…from the quill of Antisthenes the Younger
“I turned my back on the rulers when I saw what they called ruling: bartering and haggling with the rubble … Among all the hypocrisies, this seem to me the worst: that even those who commanded feigned the virtues of the serfs.” Not my words, but those of Nietzsche in Thus spake Zarathustra.
Using the words of wiser men: “Like the true state, the hierarchical, organic state has ceased to exist. No comparable party or movement exists, offering itself as a defender of higher ideas, to which one can unconditionally adhere and support with absolute fidelity. The present world of party politics consists only of the regime of petty politicians, who, whatever their party affiliations, are often figureheads at the service of financial, industrial, or corporate interests. The situation has gone so far that even if parties or movements of a different type existed, they would have almost no following among the rootless masses who respond only to those who promise material advantages and “social conquests”. When striking these chords does not suffice, the only influence over the masses today – and now even more than ever – is on the plane of impassioned and sub intellectual forces, which by their nature lack any stability.

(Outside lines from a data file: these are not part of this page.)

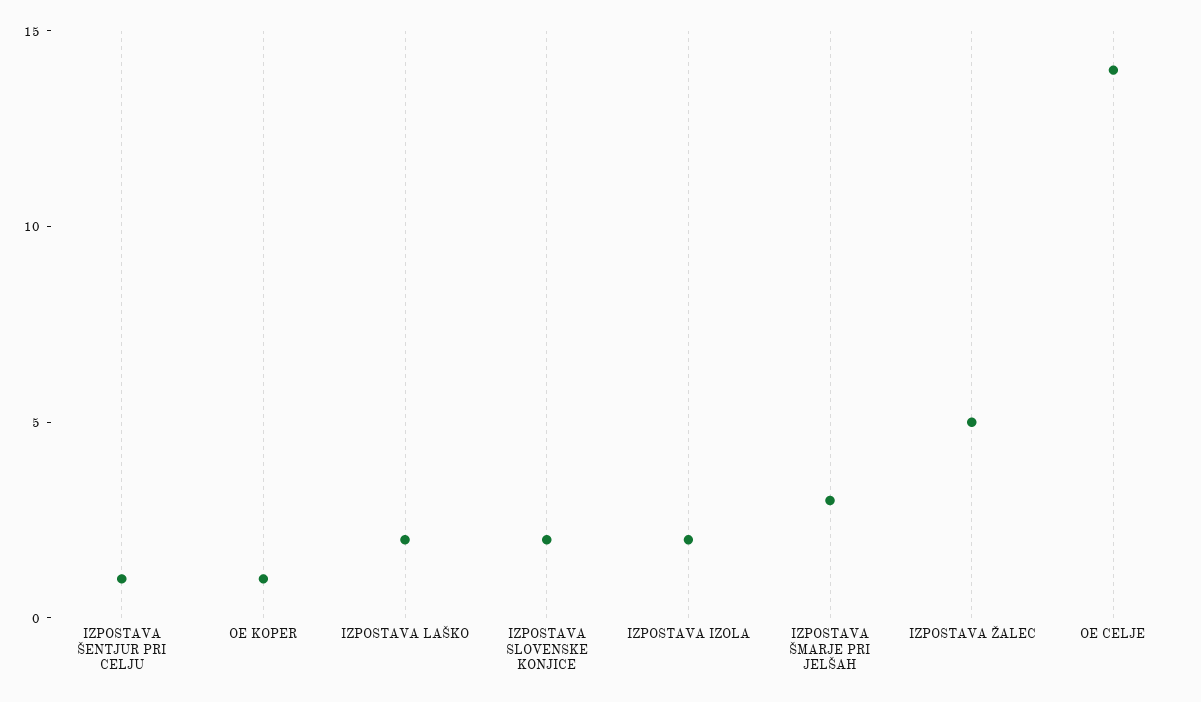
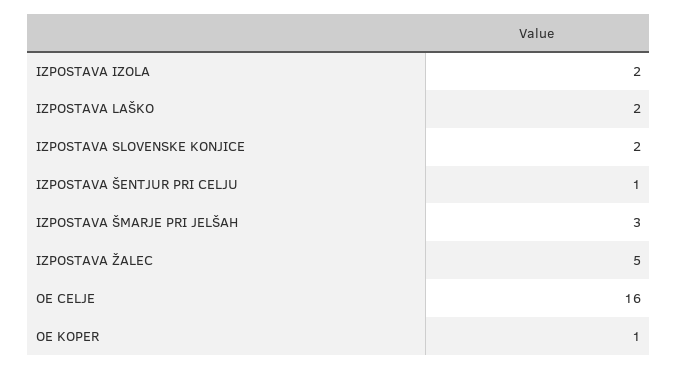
OE CELJE: 14 -> 16

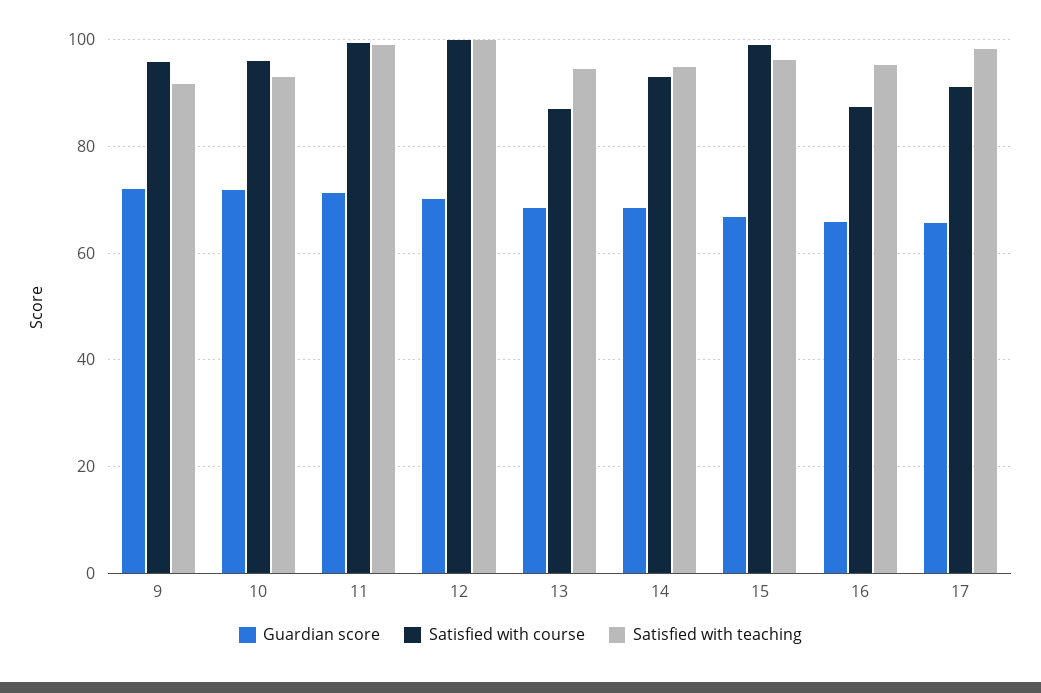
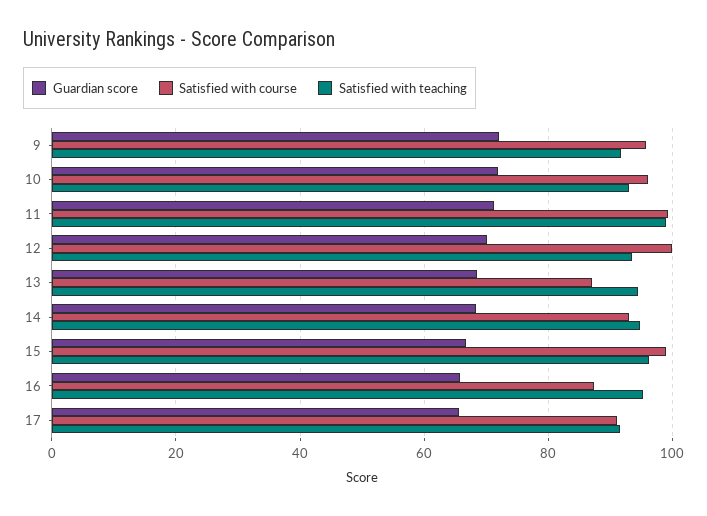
Satisfied with teaching, 12: 100 -> 94
Satisfied with teaching, 17: 98 -> 92

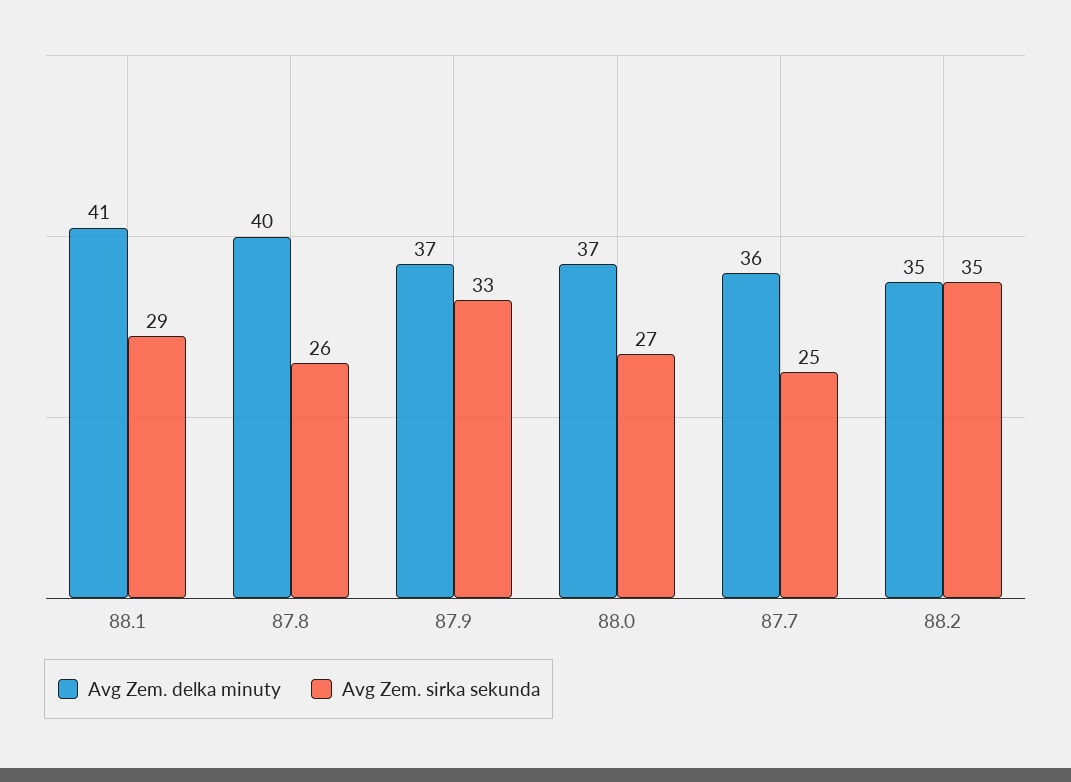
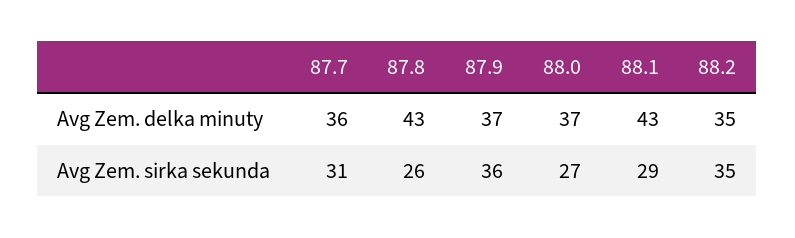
Avg Zem. delka minuty, 88.1: 41 -> 43
Avg Zem. delka minuty, 87.8: 40 -> 43
Avg Zem. sirka sekunda, 87.9: 33 -> 36
Avg Zem. sirka sekunda, 87.7: 25 -> 31

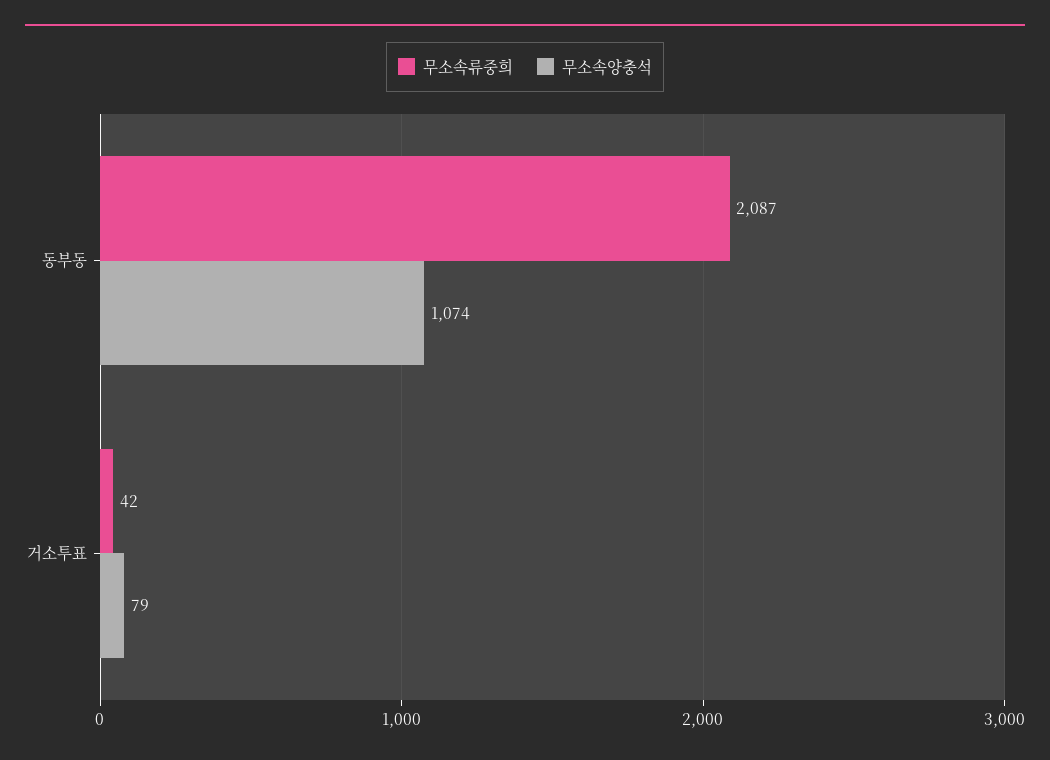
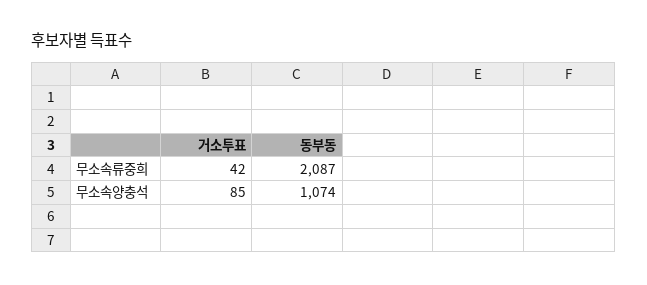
무소속양충석, 거소투표: 79 -> 85

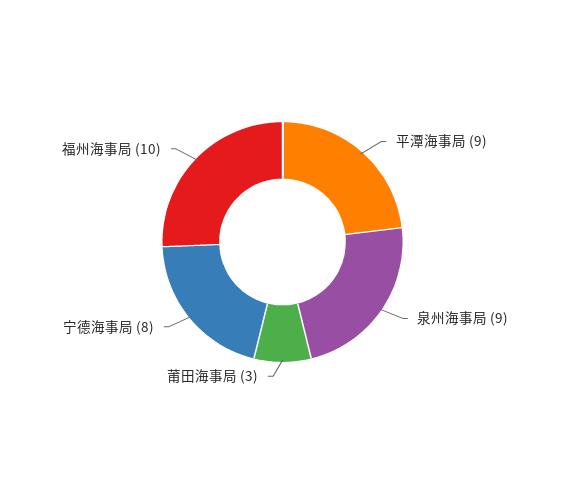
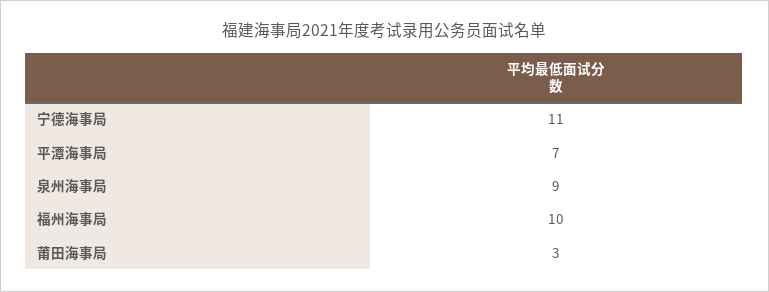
平潭海事局: 9 -> 7
宁德海事局: 8 -> 11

These are the forces that demagogues, popular leaders, manipulators of myths, and fabricators of “public opinion” count on. In this regard we can learn from yesterday’s regimes in Germany and Italy that positioned themselves against democracy and Marxism: that potential enthusiasm and faith that animated masses of people, even to the point of fanaticism, has completely vanished in the face of crisis, or else been transferred to new, opposing myths, replacing the preceding ones by the sole force of circumstances. One must expects this from every collective current that lacks a dimension of depth, inasmuch as it depends on forces I have mentioned, corresponding to the pure ‘demos’ and its sovereignty – which is as much to say, literally, “democracy”. Julius Evola – Ride the Tiger – a survival manual for the Aristocrats of the Soul (1961).
Despite my best intentions, it actually ended up like a commentary on elections both in Australia and America. Who would have thought?